A giant suitcase for Louis Vuitton is on display outside a Louis Vuitton store in Shanghai, August 2, 2010. The world's top luxury brands like Burberry and Coach are pouring funds into China's multi-billion dollar luxury market, wresting control of their brands from Chinese partners as they swoop back in a market set to become the world's No.1. Picture taken August 2, 2010.
Reuters/Aly Song
LVMH is big, and China’s problems don’t scare it.
By Marc Bain
Published Last updated This article is more than 2 years old.

Dom Pérignon, Christian Dior, Bulgari, TAG Heuer, De Beers, and Louis Vuitton—the most valuable luxury-goods brand in the world—all live under a single banner: LVMH. This French luxury company owns a whopping 70 brands, several among the world’s most prestigious. No wonder, then, that it’s considered a bellwether for high-end spending.
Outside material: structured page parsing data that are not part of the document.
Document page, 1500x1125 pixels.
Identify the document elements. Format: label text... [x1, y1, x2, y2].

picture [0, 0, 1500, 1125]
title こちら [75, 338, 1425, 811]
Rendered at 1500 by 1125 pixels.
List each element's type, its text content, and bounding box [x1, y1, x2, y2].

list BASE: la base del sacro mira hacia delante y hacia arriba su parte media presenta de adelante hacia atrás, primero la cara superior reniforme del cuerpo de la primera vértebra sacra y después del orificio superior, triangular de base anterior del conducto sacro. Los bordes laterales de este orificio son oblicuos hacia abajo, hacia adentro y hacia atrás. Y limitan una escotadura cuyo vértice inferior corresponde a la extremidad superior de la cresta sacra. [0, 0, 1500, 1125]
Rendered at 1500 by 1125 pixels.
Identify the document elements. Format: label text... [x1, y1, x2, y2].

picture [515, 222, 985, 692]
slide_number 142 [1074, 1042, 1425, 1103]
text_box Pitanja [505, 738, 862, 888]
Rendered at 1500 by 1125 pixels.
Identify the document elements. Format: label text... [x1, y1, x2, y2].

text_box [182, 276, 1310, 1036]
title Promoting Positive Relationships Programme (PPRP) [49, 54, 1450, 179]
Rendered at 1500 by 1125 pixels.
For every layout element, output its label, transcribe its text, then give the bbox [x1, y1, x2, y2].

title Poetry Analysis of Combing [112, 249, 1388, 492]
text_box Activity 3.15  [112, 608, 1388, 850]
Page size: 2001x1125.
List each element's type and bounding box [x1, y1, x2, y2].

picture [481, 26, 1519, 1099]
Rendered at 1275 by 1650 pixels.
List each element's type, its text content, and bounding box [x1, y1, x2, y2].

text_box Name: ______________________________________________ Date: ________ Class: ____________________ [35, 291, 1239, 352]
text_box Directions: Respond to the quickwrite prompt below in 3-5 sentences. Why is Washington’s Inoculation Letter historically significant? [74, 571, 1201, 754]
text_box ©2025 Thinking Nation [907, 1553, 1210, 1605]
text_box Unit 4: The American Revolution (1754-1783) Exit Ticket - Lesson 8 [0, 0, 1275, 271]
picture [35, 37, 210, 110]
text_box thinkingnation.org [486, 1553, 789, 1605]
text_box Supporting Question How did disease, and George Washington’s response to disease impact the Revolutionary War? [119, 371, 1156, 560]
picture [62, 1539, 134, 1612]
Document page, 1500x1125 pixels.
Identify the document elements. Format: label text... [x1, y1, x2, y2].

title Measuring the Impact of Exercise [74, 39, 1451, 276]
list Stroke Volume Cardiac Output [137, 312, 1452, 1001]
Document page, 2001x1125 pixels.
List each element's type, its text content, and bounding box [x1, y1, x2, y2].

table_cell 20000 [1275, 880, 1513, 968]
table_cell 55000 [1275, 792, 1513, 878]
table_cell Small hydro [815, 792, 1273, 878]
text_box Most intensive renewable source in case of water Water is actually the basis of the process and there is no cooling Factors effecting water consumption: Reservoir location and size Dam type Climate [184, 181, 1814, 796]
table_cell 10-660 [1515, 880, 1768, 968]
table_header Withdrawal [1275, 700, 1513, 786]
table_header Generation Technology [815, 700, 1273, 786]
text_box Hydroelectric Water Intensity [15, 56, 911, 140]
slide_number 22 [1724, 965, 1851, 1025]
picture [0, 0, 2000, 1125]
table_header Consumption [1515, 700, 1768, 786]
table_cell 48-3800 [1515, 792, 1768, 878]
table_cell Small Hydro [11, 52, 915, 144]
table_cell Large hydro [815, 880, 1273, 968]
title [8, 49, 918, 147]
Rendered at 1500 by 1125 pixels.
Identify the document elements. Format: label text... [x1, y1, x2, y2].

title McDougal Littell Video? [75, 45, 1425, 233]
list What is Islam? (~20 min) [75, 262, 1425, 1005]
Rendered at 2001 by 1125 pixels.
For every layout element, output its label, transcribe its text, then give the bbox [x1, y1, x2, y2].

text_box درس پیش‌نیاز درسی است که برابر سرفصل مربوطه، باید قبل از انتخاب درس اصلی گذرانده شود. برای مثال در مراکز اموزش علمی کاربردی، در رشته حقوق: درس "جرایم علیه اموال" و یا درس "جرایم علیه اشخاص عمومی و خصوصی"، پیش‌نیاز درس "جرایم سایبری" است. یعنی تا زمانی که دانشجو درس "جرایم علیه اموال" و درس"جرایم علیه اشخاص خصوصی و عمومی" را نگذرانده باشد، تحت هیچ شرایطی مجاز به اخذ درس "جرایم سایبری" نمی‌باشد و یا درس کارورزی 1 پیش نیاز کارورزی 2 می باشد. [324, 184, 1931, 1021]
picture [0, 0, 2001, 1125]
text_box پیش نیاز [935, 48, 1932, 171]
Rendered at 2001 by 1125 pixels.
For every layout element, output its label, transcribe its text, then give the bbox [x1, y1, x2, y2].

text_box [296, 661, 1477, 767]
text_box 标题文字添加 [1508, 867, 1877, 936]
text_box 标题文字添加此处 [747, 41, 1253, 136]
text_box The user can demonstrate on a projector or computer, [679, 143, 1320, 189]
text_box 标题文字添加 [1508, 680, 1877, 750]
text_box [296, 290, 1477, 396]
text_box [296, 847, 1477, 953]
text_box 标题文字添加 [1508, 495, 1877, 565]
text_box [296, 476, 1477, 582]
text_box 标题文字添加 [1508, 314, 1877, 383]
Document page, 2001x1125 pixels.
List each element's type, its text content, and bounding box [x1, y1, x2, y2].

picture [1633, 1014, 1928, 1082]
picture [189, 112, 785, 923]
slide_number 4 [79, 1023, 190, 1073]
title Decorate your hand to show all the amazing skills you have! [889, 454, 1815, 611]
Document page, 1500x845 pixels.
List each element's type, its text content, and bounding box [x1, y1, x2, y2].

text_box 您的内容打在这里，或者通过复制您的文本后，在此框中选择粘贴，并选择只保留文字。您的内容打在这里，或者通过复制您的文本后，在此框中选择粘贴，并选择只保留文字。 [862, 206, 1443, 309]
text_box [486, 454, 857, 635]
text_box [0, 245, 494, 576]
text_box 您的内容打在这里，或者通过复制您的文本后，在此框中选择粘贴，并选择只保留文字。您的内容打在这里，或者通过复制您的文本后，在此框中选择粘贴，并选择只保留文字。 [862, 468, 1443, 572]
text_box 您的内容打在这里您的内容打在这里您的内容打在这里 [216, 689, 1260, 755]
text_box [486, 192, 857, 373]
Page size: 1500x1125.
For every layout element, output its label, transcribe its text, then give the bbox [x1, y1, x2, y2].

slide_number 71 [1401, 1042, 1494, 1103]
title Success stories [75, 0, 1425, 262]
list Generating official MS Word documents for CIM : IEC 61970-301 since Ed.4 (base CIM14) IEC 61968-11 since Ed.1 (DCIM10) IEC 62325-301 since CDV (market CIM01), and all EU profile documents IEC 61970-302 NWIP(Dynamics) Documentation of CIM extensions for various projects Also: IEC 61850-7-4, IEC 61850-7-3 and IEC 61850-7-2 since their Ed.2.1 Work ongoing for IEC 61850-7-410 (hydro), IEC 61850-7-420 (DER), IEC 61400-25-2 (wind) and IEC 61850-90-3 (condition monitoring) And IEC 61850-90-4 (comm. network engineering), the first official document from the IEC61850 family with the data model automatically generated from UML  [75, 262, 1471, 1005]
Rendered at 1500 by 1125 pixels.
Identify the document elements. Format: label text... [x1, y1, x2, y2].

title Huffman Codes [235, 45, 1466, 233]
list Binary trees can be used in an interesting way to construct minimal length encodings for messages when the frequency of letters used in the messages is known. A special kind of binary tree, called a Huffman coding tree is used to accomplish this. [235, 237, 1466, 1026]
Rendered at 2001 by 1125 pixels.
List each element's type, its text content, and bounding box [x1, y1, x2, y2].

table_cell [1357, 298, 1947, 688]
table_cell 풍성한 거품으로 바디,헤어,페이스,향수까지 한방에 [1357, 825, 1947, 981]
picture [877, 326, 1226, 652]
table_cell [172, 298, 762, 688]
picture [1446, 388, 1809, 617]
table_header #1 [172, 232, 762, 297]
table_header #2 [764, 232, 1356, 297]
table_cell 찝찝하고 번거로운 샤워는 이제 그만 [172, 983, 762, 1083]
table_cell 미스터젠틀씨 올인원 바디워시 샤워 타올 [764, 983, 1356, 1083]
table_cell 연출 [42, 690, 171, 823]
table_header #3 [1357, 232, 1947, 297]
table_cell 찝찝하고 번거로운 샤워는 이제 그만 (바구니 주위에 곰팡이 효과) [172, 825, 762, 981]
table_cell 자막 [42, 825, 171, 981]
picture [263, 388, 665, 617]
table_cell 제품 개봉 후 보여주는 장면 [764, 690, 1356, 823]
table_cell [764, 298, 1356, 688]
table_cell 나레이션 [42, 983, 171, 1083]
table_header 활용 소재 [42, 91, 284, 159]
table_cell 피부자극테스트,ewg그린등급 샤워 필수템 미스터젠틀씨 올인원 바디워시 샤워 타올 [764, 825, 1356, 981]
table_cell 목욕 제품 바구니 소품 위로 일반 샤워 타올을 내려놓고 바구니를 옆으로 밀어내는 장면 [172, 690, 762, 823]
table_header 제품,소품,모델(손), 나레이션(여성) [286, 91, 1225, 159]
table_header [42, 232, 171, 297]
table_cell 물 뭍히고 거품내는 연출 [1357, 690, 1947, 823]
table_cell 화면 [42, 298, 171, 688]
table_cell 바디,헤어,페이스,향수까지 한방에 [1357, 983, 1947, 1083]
With an economic slowdown hitting China, whose citizens account for more than 30% of luxury spending globally, LVMH might be expected to worry. But according to CEO Bernard Arnault, it’s still optimistic.

“Analysts underestimate the Chinese economy,” Arnault said on Feb. 2, after LVMH reported very strong full-year earnings for 2015. “The fundamentals are good. Household spending is still increasing, and that’s important to us.”

LVMH said revenue climbed 16% to about €35.7 billion ($39.1 billion) for 2015, bolstered by good performance across categories and especially in its largest division, fashion and leather goods.

That doesn’t mean LVMH has been immune to China’s economic problems. The company acknowledged last quarter that China’s stock market plunge in August hurt its sales some. While sales grew nicely in 2015 in the US, Europe, and Japan, sales in Asia—mostly meaning China—were down.

Bain Consulting estimates the entire country’s luxury market shrank 2% for the year, hurt by economic trouble and an ongoing crackdown on corruption that has put a crimp in officials buying and giving expensive gifts.

Arnault made clear that he was thinking years ahead. “You have to be optimistic in the long term and pessimistic in the short term. That allows you to prepare for the worst,” he said (paywall). Looking farther out, many analysts do believe China’s spending on high-end goods will grow with the emergence of a sizable middle class in the country.

Arnault also expressed confidence in Hong Kong, which has been one of the most challenging environments for luxury, as tourism from the mainland slows. The downturn there is “cyclical,” he said and pointed to Hong Kong as “one of the high points in Asia and one of the drivers of our growth.” Not only is LVMH not closing shops there, it’s renovating its Louis Vuitton flagship.

LVMH has the benefit of a strong roster of brands to support it, including Louis Vuitton, which has been consistently excellent under the creative direction of Nicolas Ghesquière. Not every luxury company is performing as well. But LVMH’s strategy in China won’t be to forge blindly ahead. Rather, as Arnault emphasized, it will remain flexible. It will close stores when it makes sense to do so, but then it will also open new ones.